Dataset Block Start

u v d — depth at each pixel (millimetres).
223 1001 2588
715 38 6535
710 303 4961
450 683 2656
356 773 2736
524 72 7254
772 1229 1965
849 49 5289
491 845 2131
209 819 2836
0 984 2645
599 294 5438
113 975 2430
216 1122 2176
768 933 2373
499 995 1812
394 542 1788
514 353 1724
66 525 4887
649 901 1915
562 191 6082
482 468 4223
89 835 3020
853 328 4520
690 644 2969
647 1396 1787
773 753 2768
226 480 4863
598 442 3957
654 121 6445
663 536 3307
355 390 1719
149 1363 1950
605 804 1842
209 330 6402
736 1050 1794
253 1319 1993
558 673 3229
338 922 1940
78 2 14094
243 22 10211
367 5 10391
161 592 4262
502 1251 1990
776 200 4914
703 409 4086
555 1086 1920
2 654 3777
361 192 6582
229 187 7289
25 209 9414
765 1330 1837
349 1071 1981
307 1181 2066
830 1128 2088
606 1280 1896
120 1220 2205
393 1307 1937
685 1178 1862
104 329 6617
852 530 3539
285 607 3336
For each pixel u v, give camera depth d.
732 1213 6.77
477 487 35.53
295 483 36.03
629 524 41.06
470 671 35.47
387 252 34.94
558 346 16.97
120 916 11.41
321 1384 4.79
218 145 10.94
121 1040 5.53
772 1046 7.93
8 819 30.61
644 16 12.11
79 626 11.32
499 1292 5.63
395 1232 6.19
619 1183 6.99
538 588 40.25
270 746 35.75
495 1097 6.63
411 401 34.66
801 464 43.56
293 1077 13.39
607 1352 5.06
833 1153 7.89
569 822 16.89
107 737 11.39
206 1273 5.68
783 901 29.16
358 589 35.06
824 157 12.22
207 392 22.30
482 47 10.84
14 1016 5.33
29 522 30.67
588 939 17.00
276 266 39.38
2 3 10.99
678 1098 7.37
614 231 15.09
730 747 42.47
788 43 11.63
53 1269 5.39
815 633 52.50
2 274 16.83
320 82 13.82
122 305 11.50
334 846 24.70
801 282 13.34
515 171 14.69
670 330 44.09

Dataset Block End

**Aim of the exercise**. Copy out every line from the data above that has "each" in it.

**Task output**.
u v d — depth at each pixel (millimetres).
For each pixel u v, give camera depth d.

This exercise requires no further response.